§ WORK TO BE COMPLETED
From the data below, copy each line that includes the word "صنعتی".
-------- RECORDS TO USE --------
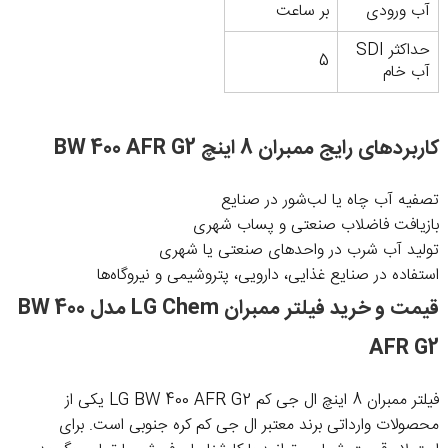
آب ورودی
بر ساعت
حداکثر SDI
5
آب خام
کاربردهای رایج ممبران 8 اینچ BW 400 AFR G2
تصفیه آب چاه یا لب‌شور در صنایع
بازیافت فاضلاب صنعتی و پساب شهری
تولید آب شرب در واحدهای صنعتی یا شهری
استفاده در صنایع غذایی، دارویی، پتروشیمی و نیروگاه‌ها
قیمت و خرید فیلتر ممبران LG Chem مدل BW 400
AFR G2
فیلتر ممبران 8 اینچ ال جی کم LG BW 400 AFR G2 یکی از
محصولات وارداتی برند معتبر ال جی کم کره جنوبی است. برای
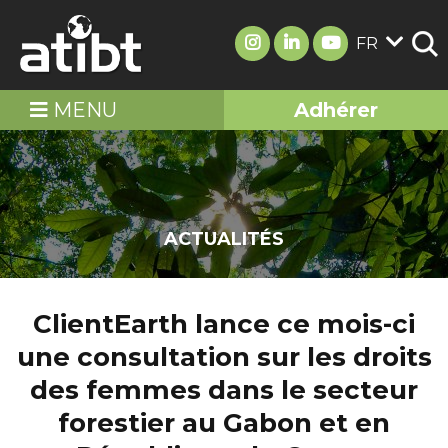
FR
MENU
Adhérer
ACTUALITÉS
ClientEarth lance ce mois-ci
une consultation sur les droits
des femmes dans le secteur
forestier au Gabon et en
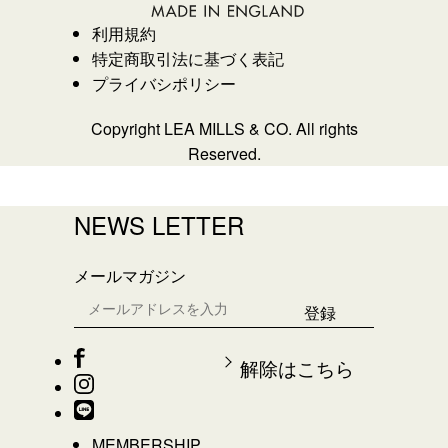
利用規約
特定商取引法に基づく表記
プライバシポリシー
Copyright LEA MILLS & CO. All rights
Reserved.
NEWS LETTER
メールマガジン
解除はこちら
MEMBERSHIP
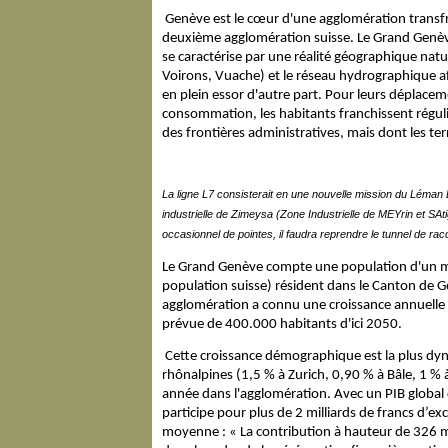
Genève est le cœur d'une agglomération transfron
deuxième agglomération suisse. Le Grand Genèv
se caractérise par une réalité géographique natu
Voirons, Vuache) et le réseau hydrographique af
en plein essor d'autre part. Pour leurs déplacemen
consommation, les habitants franchissent régul
des frontières administratives, mais dont les te
La ligne L7 consisterait en une nouvelle mission du Léman 
industrielle de Zimeysa (Zone Industrielle de MEYrin et SAti
occasionnel de pointes, il faudra reprendre le tunnel de r
Le Grand Genève compte une population d'un mil
population suisse) résident dans le Canton de 
agglomération a connu une croissance annuelle 
prévue de 400.000 habitants d'ici 2050.
Cette croissance démographique est la plus dyna
rhônalpines (1,5 % à Zurich, 0,90 % à Bâle, 1 
année dans l'agglomération. Avec un PIB global 
participe pour plus de 2 milliards de francs d’e
moyenne : « La contribution à hauteur de 326 m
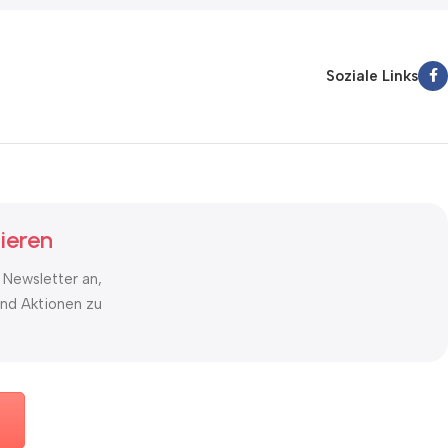
Soziale Links
ieren
 Newsletter an,
nd Aktionen zu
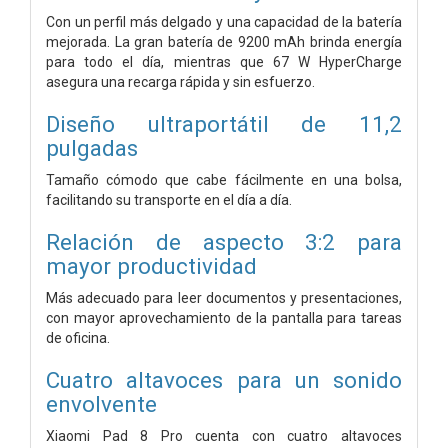
Con un perfil más delgado y una capacidad de la batería
mejorada. La gran batería de 9200 mAh brinda energía
para todo el día, mientras que 67 W HyperCharge
asegura una recarga rápida y sin esfuerzo.
Diseño ultraportátil de 11,2
pulgadas
Tamaño cómodo que cabe fácilmente en una bolsa,
facilitando su transporte en el día a día.
Relación de aspecto 3:2 para
mayor productividad
Más adecuado para leer documentos y presentaciones,
con mayor aprovechamiento de la pantalla para tareas
de oficina.
Cuatro altavoces
para un sonido
envolvente
Xiaomi Pad 8 Pro cuenta con cuatro altavoces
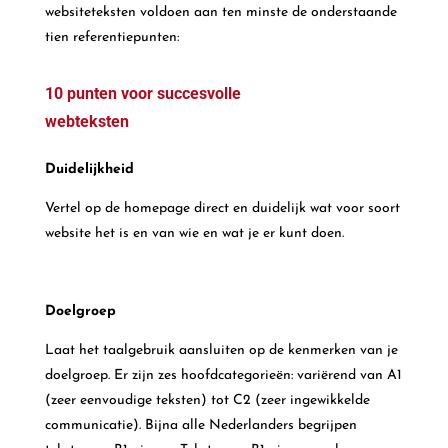
websiteteksten voldoen aan ten minste de onderstaande
tien referentiepunten:
10 punten voor succesvolle
webteksten
Duidelijkheid
Vertel op de homepage direct en duidelijk wat voor soort
website het is en van wie en wat je er kunt doen.
Doelgroep
Laat het taalgebruik aansluiten op de kenmerken van je
doelgroep. Er zijn zes hoofdcategorieën: variërend van A1
(zeer eenvoudige teksten) tot C2 (zeer ingewikkelde
communicatie). Bijna alle Nederlanders begrijpen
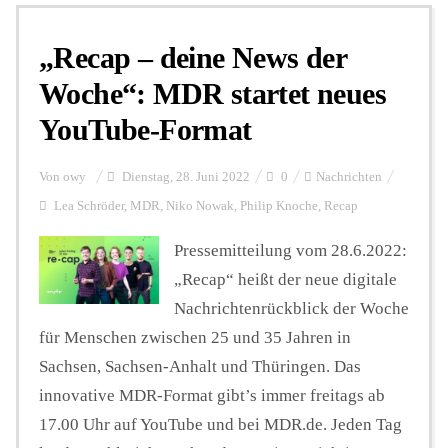
„Recap – deine News der
Personalien
Woche“: MDR startet neues
YouTube-Format
Hintergrund
Von
owy
Dienstag, 28. Juni 2022
0
Nachrichten
FUNKTURM-Beiträge
Lea Schröder
,
MDR
,
Niko Nowak
,
Philip Knoche
,
Recap
Pressemitteilung vom 28.6.2022:
„Recap“ heißt der neue digitale
Podcast
Nachrichtenrückblick der Woche
für Menschen zwischen 25 und 35 Jahren in
Seminare
Sachsen, Sachsen-Anhalt und Thüringen. Das
innovative MDR-Format gibt’s immer freitags ab
Unterstützen
17.00 Uhr auf YouTube und bei MDR.de. Jeden Tag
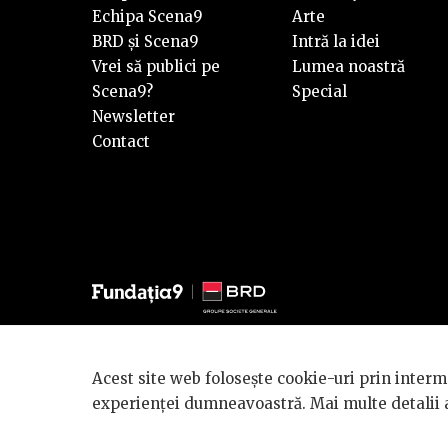
Echipa Scena9
Arte
BRD și Scena9
Intră la idei
Vrei să publici pe
Lumea noastră
Scena9?
Special
Newsletter
Contact
© 2026 BRD Groupe Société Générale, toate drepturile reze
Acest site web folosește cookie-uri prin interme
Scena 9 este un proiect sustinut de
BRD GROUPE SOCIÉ
experienței dumneavoastră. Mai multe detalii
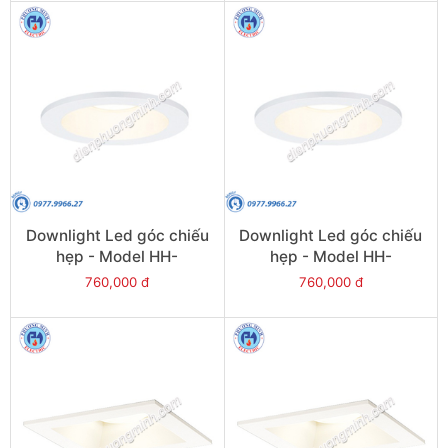
Downlight Led góc chiếu
Downlight Led góc chiếu
hẹp - Model HH-
hẹp - Model HH-
LD50501K19
LD70501K19
760,000 đ
760,000 đ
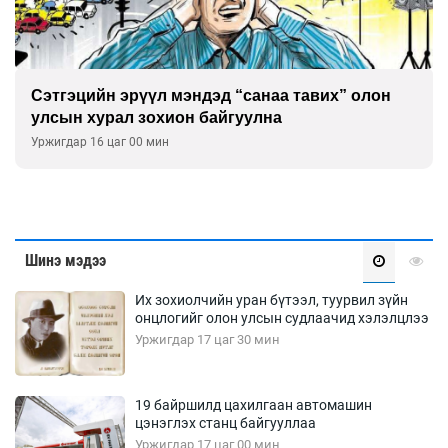
Сэтгэцийн эрүүл мэндэд “санаа тавих” олон
улсын хурал зохион байгуулна
Уржигдар 16 цаг 00 мин
Шинэ мэдээ
Их зохиолчийн уран бүтээл, туурвил зүйн
онцлогийг олон улсын судлаачид хэлэлцлээ
Уржигдар 17 цаг 30 мин
19 байршилд цахилгаан автомашин
цэнэглэх станц байгууллаа
Уржигдар 17 цаг 00 мин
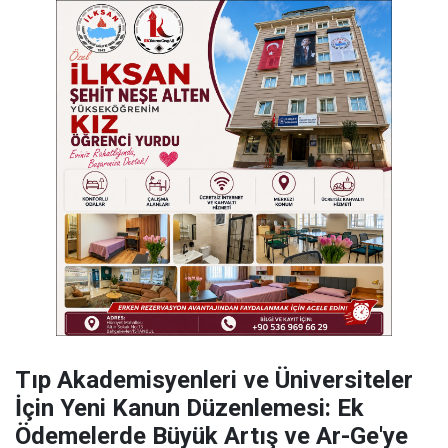
​Tıp Akademisyenleri ve Üniversiteler
İçin Yeni Kanun Düzenlemesi: Ek
Ödemelerde Büyük Artış ve Ar-Ge'ye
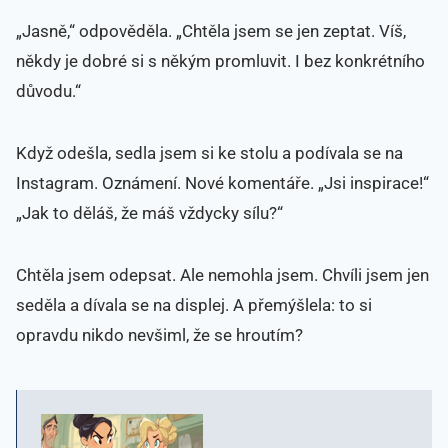
„Jasně,“ odpověděla. „Chtěla jsem se jen zeptat. Víš,
někdy je dobré si s někým promluvit. I bez konkrétního
důvodu.“
Když odešla, sedla jsem si ke stolu a podívala se na
Instagram. Oznámení. Nové komentáře. „Jsi inspirace!“
„Jak to děláš, že máš vždycky sílu?“
Chtěla jsem odepsat. Ale nemohla jsem. Chvíli jsem jen
seděla a dívala se na displej. A přemýšlela: to si
opravdu nikdo nevšiml, že se hroutím?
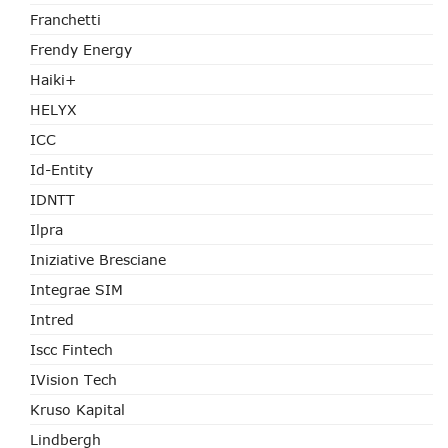
Franchetti
Frendy Energy
Haiki+
HELYX
ICC
Id-Entity
IDNTT
Ilpra
Iniziative Bresciane
Integrae SIM
Intred
Iscc Fintech
IVision Tech
Kruso Kapital
Lindbergh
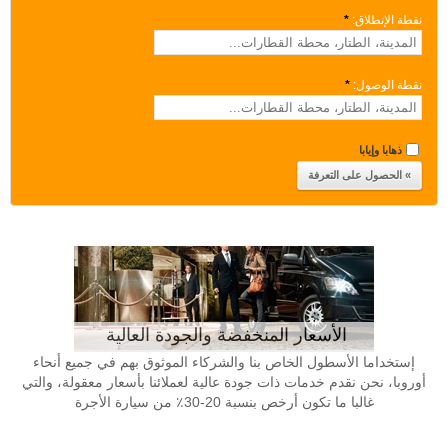
نقطة الإنطلاق:
*
نقطة الوصول:
*
ذهابا وإيابا
الأسعار المنخفضة والجودة العالية
إستخداما الأسطول الخاص بنا والشركاء الموثوق بهم في جميع أنحاء
أوروبا، نحن نقدم خدمات ذات جودة عالية لعملائنا بأسعار معقولة، والتي
غالبا ما تكون أرخص بنسبة 20-30٪ من سيارة الأجرة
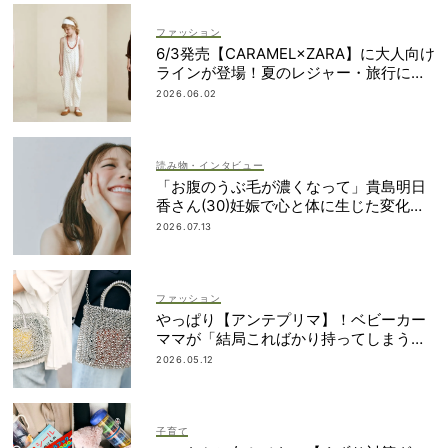
ファッション
6/3発売【CARAMEL×ZARA】に大人向け
ラインが登場！夏のレジャー・旅行にも
おすすめ
2026.06.02
読み物・インタビュー
「お腹のうぶ毛が濃くなって」貴島明日
香さん(30)妊娠で心と体に生じた変化も
「愛しいです」
2026.07.13
ファッション
やっぱり【アンテプリマ】！ベビーカー
ママが「結局こればかり持ってしまう」
納得の理由
2026.05.12
子育て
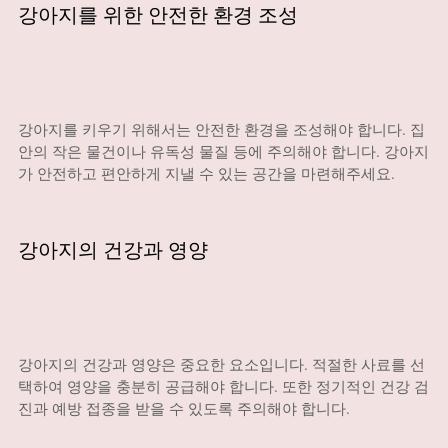
강아지를 위한 안전한 환경 조성
강아지를 키우기 위해서는 안전한 환경을 조성해야 합니다. 집
안의 작은 물건이나 유독성 물질 등에 주의해야 합니다. 강아지
가 안전하고 편안하게 지낼 수 있는 공간을 마련해주세요.
강아지의 건강과 영양
강아지의 건강과 영양은 중요한 요소입니다. 적절한 사료를 선
택하여 영양을 충분히 공급해야 합니다. 또한 정기적인 건강 검
진과 예방 접종을 받을 수 있도록 주의해야 합니다.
--------
§ COMPLETED TASK
بازیافت فاضلاب صنعتی و پساب شهری
تولید آب شرب در واحدهای صنعتی یا شهری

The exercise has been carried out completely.